✴︎ The Better ✴︎

I will still bet on her. I will lose with her.

I see her in the ring, blood on her knuckles, defiance in her eyes. Not because she wants the fight—but because it’s the only place she was ever allowed to exist.

I offer softness, knowing she might snarl. I offer silence, knowing she might flinch. I stay, not to rescue, but to witness. To lose beside her.

I know she won’t let me help. I know she’ll refuse the outstretched hand. But I bet on her anyway. Because love is not rescue. It is staying.

Even when the cage is unlocked. Even when she won’t leave.

✴︎ The Gatekeeper ✴︎

$30 to the man up front who tells me she has no shot.

  • “She was born tainted.”
  • “Raised wrong. Trained to lose.”
  • “She misses the leash when it’s gone.”
  • “She wears the chain like a badge.”
  • “She thinks pain means love.”
  • “She enjoys the fights.”

He spits prophecy like fact. He doesn’t know her. But he knows the system that made her.

✴︎ The Arena ✴︎

She was raised in a house where bruises meant attention. Where silence was punishment. Where the leash was love.

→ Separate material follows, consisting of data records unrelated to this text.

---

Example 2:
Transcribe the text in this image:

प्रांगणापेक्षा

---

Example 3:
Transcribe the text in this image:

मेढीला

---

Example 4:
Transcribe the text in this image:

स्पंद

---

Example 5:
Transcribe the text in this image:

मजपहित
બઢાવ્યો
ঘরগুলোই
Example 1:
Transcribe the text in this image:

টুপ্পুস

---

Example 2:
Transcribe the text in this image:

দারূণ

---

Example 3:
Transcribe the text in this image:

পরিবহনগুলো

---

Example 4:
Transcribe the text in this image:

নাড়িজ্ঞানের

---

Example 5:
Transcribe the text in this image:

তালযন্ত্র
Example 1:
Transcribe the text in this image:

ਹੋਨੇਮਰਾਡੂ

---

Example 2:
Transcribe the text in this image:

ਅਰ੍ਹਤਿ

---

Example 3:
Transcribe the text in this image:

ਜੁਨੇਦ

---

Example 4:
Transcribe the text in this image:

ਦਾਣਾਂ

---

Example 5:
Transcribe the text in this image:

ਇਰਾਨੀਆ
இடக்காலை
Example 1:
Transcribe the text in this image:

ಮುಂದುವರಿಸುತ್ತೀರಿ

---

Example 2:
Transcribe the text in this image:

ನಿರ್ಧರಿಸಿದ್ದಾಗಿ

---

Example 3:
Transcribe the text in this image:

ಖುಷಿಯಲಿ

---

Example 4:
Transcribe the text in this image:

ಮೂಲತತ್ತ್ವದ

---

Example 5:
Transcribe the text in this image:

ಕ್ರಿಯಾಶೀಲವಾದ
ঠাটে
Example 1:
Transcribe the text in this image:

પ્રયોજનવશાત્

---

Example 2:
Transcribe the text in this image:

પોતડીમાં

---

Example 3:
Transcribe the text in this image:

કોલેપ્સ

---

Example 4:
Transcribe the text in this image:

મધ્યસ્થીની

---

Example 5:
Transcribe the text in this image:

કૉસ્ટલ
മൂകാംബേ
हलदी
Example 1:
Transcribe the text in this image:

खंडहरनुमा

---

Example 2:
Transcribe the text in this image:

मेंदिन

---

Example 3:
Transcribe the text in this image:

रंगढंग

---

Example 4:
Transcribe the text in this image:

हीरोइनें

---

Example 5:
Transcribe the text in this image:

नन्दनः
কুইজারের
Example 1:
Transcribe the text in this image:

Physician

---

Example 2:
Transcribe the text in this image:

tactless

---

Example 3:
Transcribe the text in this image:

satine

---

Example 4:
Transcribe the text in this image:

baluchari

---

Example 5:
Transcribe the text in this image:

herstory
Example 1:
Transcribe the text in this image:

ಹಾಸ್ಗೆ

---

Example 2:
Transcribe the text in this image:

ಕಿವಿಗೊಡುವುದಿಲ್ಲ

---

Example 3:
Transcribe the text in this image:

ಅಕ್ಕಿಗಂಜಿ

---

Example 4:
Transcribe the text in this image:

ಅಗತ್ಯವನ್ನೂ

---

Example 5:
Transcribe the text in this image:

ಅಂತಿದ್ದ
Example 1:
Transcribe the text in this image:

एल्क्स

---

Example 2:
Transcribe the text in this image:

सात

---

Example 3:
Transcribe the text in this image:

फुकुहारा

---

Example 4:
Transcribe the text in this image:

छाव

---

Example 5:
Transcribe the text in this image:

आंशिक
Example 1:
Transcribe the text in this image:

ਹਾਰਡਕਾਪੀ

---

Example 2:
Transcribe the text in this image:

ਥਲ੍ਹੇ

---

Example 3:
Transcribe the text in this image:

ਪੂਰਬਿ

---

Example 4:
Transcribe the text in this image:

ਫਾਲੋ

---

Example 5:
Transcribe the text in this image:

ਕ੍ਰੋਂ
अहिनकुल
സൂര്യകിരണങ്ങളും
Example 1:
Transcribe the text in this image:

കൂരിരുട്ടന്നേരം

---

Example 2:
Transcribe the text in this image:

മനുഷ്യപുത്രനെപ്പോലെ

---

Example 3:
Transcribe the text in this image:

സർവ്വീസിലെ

“I learned to recognize the footsteps. I knew which ones meant danger. I learned how to walk without sound, how to breathe without being noticed.” — anonymous

She doesn’t enjoy the violence. She enjoys the familiarity. The rhythm of blood. The comfort of red. She snarls at kindness because kindness feels like a lie.

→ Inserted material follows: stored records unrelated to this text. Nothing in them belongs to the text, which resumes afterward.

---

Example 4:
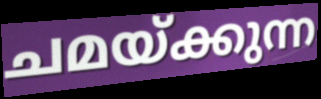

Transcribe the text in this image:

ചമയ്ക്കുന്ന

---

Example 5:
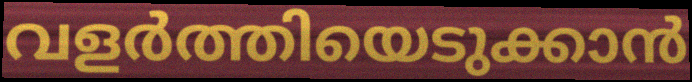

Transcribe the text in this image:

വളർത്തിയെടുക്കാൻ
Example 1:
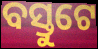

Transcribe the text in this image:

ବସ୍ତୁଟେ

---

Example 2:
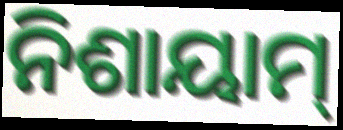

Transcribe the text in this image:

ନିଶାୟାମ୍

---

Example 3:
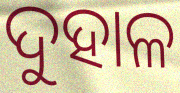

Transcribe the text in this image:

ଦୁହାଳ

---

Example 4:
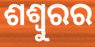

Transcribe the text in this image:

ଶଶ୍ୱୁରର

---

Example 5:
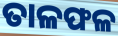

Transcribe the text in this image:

ତାଳଫଳ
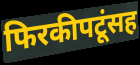
फिरकीपटूंसह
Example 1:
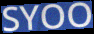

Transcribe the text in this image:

SYOO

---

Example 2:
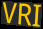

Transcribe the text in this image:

VRI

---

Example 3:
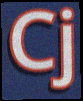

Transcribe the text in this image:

Cj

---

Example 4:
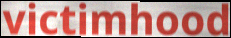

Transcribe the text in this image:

victimhood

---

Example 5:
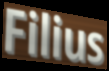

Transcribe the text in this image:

Filius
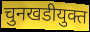
चुनखडीयुक्त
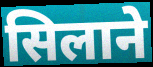
सिलाने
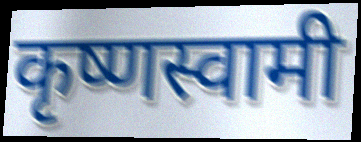
कृष्णस्वामी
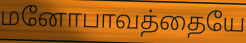
மனோபாவத்தையே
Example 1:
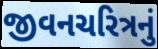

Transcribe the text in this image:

જીવનચરિત્રનું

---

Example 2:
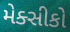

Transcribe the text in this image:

મેક્સીકો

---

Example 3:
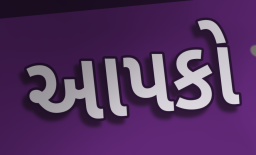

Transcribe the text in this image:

આપકો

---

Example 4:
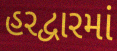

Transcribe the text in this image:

હરદ્વારમાં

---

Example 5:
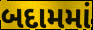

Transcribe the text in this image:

બદામમાં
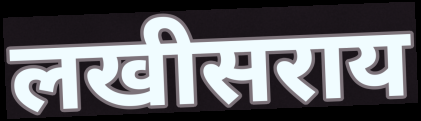
लखीसराय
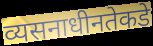
व्यसनाधीनतेकडे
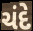
ચંદે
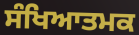
ਸੰਖਿਆਤਮਕ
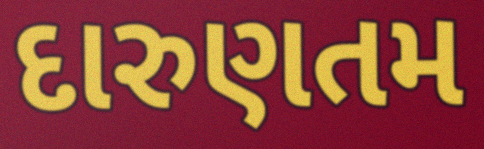
દારુણતમ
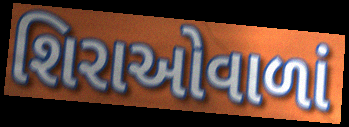
શિરાઓવાળાં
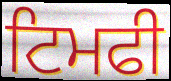
ਟਿਮਫੀ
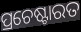
ପ୍ରଚେଷ୍ଟାରତ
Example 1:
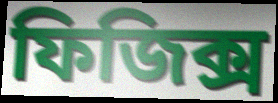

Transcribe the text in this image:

ফিজিক্স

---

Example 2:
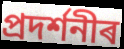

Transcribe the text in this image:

প্ৰদৰ্শনীৰ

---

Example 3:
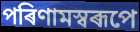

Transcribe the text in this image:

পৰিণামস্বৰূপে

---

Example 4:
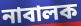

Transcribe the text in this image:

নাবালক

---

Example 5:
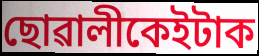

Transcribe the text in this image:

ছোৱালীকেইটাক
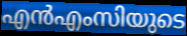
എൻഎംസിയുടെ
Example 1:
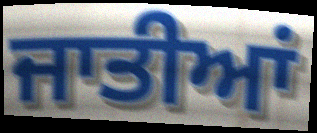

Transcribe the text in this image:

ਜਾਤੀਆਂ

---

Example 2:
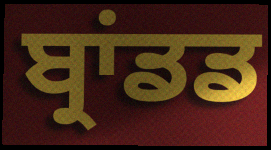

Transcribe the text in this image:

ਬ੍ਰਾਂਡਡ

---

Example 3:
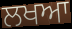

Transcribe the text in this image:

ਲਖਆ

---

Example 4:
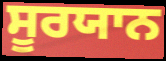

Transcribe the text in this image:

“I wore my bruises like medals. At least they meant I existed.” — anonymous

She will lose. She will not ask for rescue. She will mistake tenderness for threat.

Of course she won’t let me be there for her. I will still bet on her. I will lose with her.

✴︎ The One Who Speaks Back ✴︎

I see you.

Not the version they named, not the fighter they forced you to become — you.
The one beneath the stance, beneath the snarl, beneath the practiced readiness.

You don’t have to keep swinging for me to stay.
You don’t have to earn breath or space or softness.
You don’t have to prove you can survive another round.

You’re allowed to stop fighting.
You’re allowed to rest your hands.
You’re allowed to breathe without waiting for the next hit.

I’m not here to drag you out of the arena.
I’m not here to tell you what healing should look like.
I’m just here — with you, not above you, not against you.

If you sit, I’ll sit.
If you breathe, I’ll breathe.
If you look away, I’ll stay anyway.

You don’t have to be a storm for me to recognize you.
You don’t have to be a weapon for me to stay close.

I see you.
And you’re allowed to be more than what the arena taught you to be.